In China, industrial production, retail sales and investment disappointed in April.
Statistics published in the United States are mixed. While activity remained buoyant in April, with industrial production up 1.1% m/m and retail sales also more than expected (+0.9% m/m), the leading indicators ranked. Thus, Empire’s manufacturing collapsed in May, from 24.6 to -11.6, as did the Philadelphia Federal (from 17.6 to 2.6), and the real estate sector weakened: Consumer confidence developers fell from 77 to 69 in May and building permits contracted by 3.2% m/m in April. In the Eurozone, household confidence remains weak but did not deteriorate further (to -21.1) in May. In China, industrial production (-2.9% yoy), retail sales (-11.1% yoy) and investment (+6.8% yoy) were disappointing in April.
Germany, Denmark, the Netherlands and Belgium announced a partnership to quadruple their offshore wind capacity by 2030 (65 GW) and by 2050 (150 GW). Regardless of the intermittency issue, this energy combined with a 35% utilization rate – for example – would represent 460 TWh of annual electricity production, that is, France’s current consumption.
Market attention continues to shift to slower growth rather than inflation. In this context, US interest rates fell for the second week in a row (10 years -14 basis points), mainly due to lower inflation expectations (10 years -15 basis points), which stabilized at pre-invasion levels in Ukraine. In Europe, the European Central Bank is seen as increasingly “tough” and sovereign debt yields are up in the short term (2Y bond + 11 basis points). On credit, spreads widened on IG (EU + 4 bps / US + 9 bps) and on HY (EU + 7 bps / US + 27 bps).
exchange your suit
The seventh week of declines in the S&P Index, and as investors see the glass as half empty these days, this may not be the last. Especially with a busy schedule: May PMI, Durable Goods, Nvidia results, Q1 GDP, PCE inflation, monkeypox, and the risks of bad news are very present. So there may be an eighth sad week on the horizon.
The European Central Bank is nearing the end of negative interest rates (July/September), which temporarily supports EUR/EUR 1.0603, breaking through the accuracy. 1.0640 will open the way towards 1.0758 or else 1.0370 support will remain. Profit taken in USD/CHF 0.9719, sup. 0.9616, accuracy 1.0066. Our Swiss Franc quickly rose to 1.0299€/CHF, sup. 1.0170 Accuracy 1.0550. An ounce of gold is at $1,854.
Another “risk off” week, particularly in the US as stocks fell 3% (Europe: -0.5%; Emerging: +3.1%) and the 10-year sovereign debt yields fell 14 basis points. Gold (+1.6%) benefited from this, also supported by a weak dollar (dollar index: -1.4%). Oil prices are still high, slightly up (+0.9%). To be watched this week: Manufacturing and Services PMI, New Home Sales, Durable Goods Orders, Chicago Fed and Kansas City Leading Indicators, Fed Minutes, US Personal Income and Spending; Confidence indicators for the manufacturing and services PMI and the European Commission (economy, industry and households) in the euro area; Industrial profits in China.
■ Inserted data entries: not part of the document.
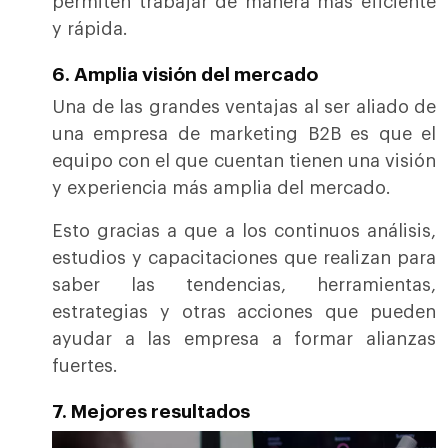
permiten trabajar de manera más eficiente
y rápida.
6. Amplia visión del mercado
Una de las grandes ventajas al ser aliado de
una empresa de marketing B2B es que el
equipo con el que cuentan tienen una visión
y experiencia más amplia del mercado.
Esto gracias a que a los continuos análisis,
estudios y capacitaciones que realizan para
saber las tendencias, herramientas,
estrategias y otras acciones que pueden
ayudar a las empresa a formar alianzas
fuertes.
7. Mejores resultados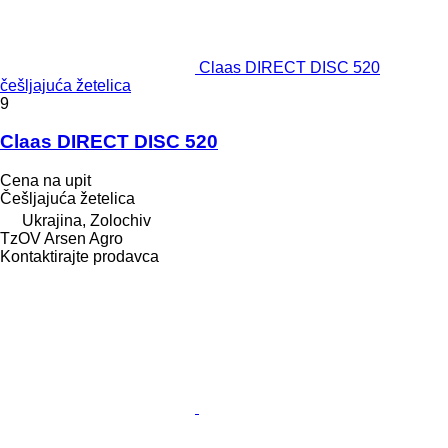
Claas DIRECT DISC 520
češljajuća žetelica
9
Claas DIRECT DISC 520
Cena na upit
Češljajuća žetelica
Ukrajina, Zolochiv
TzOV Arsen Agro
Kontaktirajte prodavca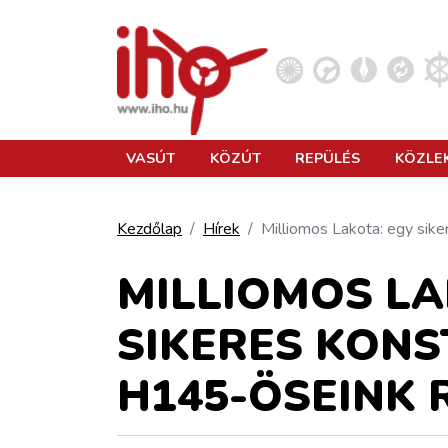
VASÚT
VASÚT
KÖZÚT
REPÜLÉS
KÖZLE
KÖZÚT
Kezdőlap
Hírek
Milliomos Lakota: egy sike
REPÜLÉS
MILLIOMOS LA
SIKERES KONS
KÖZLEKEDÉSFEJLESZTÉS
H145-ÖSEINK
ELLÁTÁSI LÁNC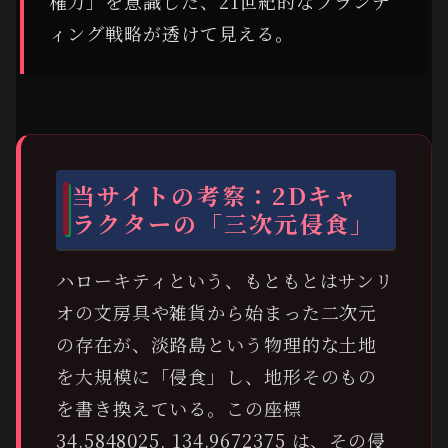
権力」を意識した、21世紀的なブランデ
ィング戦略が透けて見える。
当サイトの考察：2Dキャ
ラクターの「三次元侵食」
ハローキティという、もともとはサンリ
オの文房具や雑貨から始まった二次元
の存在が、淡路島という物理的な土地
を大規模に「侵食」し、地形そのもの
を書き換えている。この座標
34.5848025, 134.9672375 は、その侵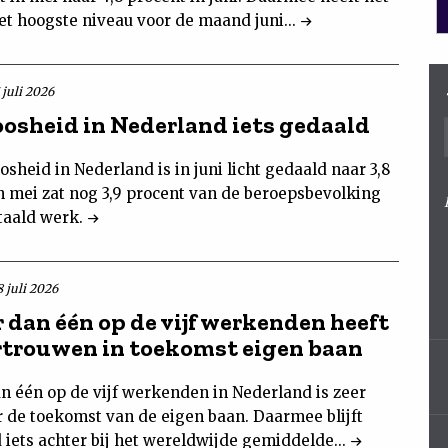
et hoogste niveau voor de maand juni...
 juli 2026
osheid in Nederland iets gedaald
sheid in Nederland is in juni licht gedaald naar 3,8
In mei zat nog 3,9 procent van de beroepsbevolking
taald werk.
 juli 2026
 dan één op de vijf werkenden heeft
ertrouwen in toekomst eigen baan
n één op de vijf werkenden in Nederland is zeer
r de toekomst van de eigen baan. Daarmee blijft
 iets achter bij het wereldwijde gemiddelde...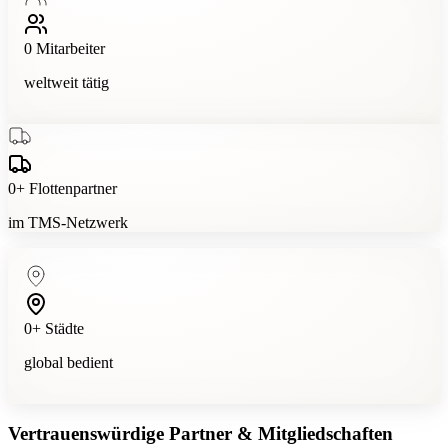
0
Mitarbeiter
weltweit tätig
0
+
Flottenpartner
im TMS-Netzwerk
0
+
Städte
global bedient
Vertrauenswürdige Partner & Mitgliedschaften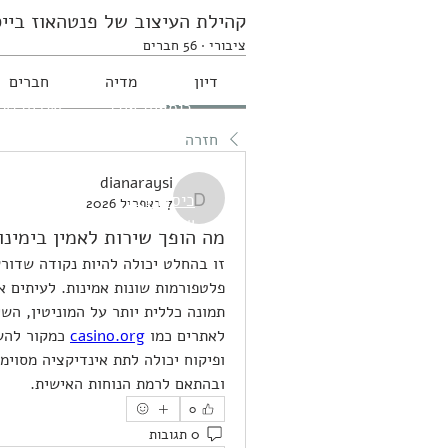
הדומים
שידות וק
קהילת העיצוב של פנטהאוז בייס
ציבורי
·
56 חברים
דיון
מדיה
חברים
כיסאות אוכל
שידות טלו
חזרה
dianaraysi
כיסאות בר
7 באפריל 2026
dianaraysi
שרפרפים
מה הופך שירות לאמין בימינו
לאתרים כמו 
casino.org
ובהתאם לרמת הנוחות האישית.
0
0 תגובות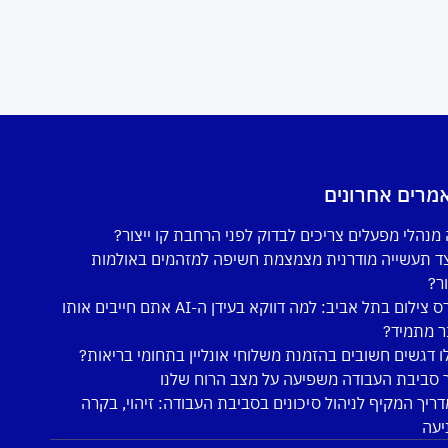
מרים אחרונים
מנהלי מפעלים צריכים לבדוק לפני הרחבת קו ייצור?
ד תעשייה מודרנית מצמצמת חשיפה למזהמים באולמות
ור?
קורס צילום בתל אביב: למה דווקא בעידן ה-AI אתם חייבים אותו
ר מתמיד?
ו דגשים חשובים בהזמנת משלוחי אונליין בתחומי בריאות?
 סביבת העבודה משפיעה על מצב הרוח שלנו
ריך המקיף לניהול סיכונים בסביבת העבודה: זיהוי, בקרה
יעה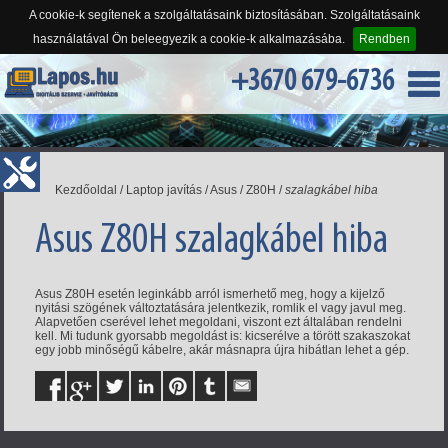
A cookie-k segítenek a szolgáltatásaink biztosításában. Szolgáltatásaink
használatával Ön beleegyezik a cookie-k alkalmazásába.
Rendben
+3670 679-6736
Kezdőoldal
/
Laptop javítás
/
Asus
/
Z80H
/
szalagkábel hiba
Asus Z80H szalagkábel hiba
Asus Z80H esetén leginkább arról ismerhető meg, hogy a kijelző
nyitási szögének változtatására jelentkezik, romlik el vagy javul meg.
Alapvetően cserével lehet megoldani, viszont ezt általában rendelni
kell. Mi tudunk gyorsabb megoldást is: kicserélve a törött szakaszokat
egy jobb minőségű kábelre, akár másnapra újra hibátlan lehet a gép.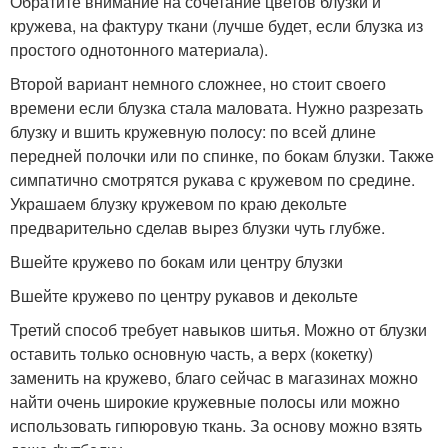
Обратите внимание на сочетание цветов блузки и
кружева, на фактуру ткани (лучше будет, если блузка из
простого однотонного материала).
Второй вариант немного сложнее, но стоит своего
времени если блузка стала маловата. Нужно разрезать
блузку и вшить кружевную полосу: по всей длине
передней полочки или по спинке, по бокам блузки. Также
симпатично смотрятся рукава с кружевом по средине.
Украшаем блузку кружевом по краю декольте
предварительно сделав вырез блузки чуть глубже.
Вшейте кружево по бокам или центру блузки
Вшейте кружево по центру рукавов и декольте
Третий способ требует навыков шитья. Можно от блузки
оставить только основную часть, а верх (кокетку)
заменить на кружево, благо сейчас в магазинах можно
найти очень широкие кружевные полосы или можно
использовать гипюровую ткань. За основу можно взять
This week follows its acronym by Ascension: World Economic Forum 2022 and First Quarter Employment Barometer (OFS). Lem and Ypsomed will publish results for 2021/22. Otherwise, EPIC will enter the Swiss Stock Exchange after the IPO. Finally, COMET (Swiss Conviction) announces the sudden departure of its CEO for personal reasons. He will be replaced by the Head of Radiology, who joined the group in 2007.
Stilants (Satellite): During a roadshow, management indicated that first-half results, which will be published at the end of July, should show margin improvement over the already high level at the end of 2021 as well as a better generation of FCF. All this despite production constraints. The influencing factors are: Positive price effect/Improvement in product mix/Productivity gains/Positive currency effect/Improvement in supply of seedlings.
Strowman Core Holding announces the acquisition of PlusDental, a German company specializing in transparent aligners, for 135 million Swiss francs. With a large network of clinics across Europe, the deal will accelerate the group’s expansion in this field, particularly in the Netherlands, Sweden and the UK.
Walmart: If Walmart’s price/product positioning will enable it to attract consumers in this period of high inflation (low trading), the first quarter results clearly show that the group does not have effective leverage (pricing power/notorious brands) to act on incoming costs and keep on its profitability. We are entering the phase of correct volumes / low margin without being able to determine the exit horizon. We take out the address of our satellite recommendations.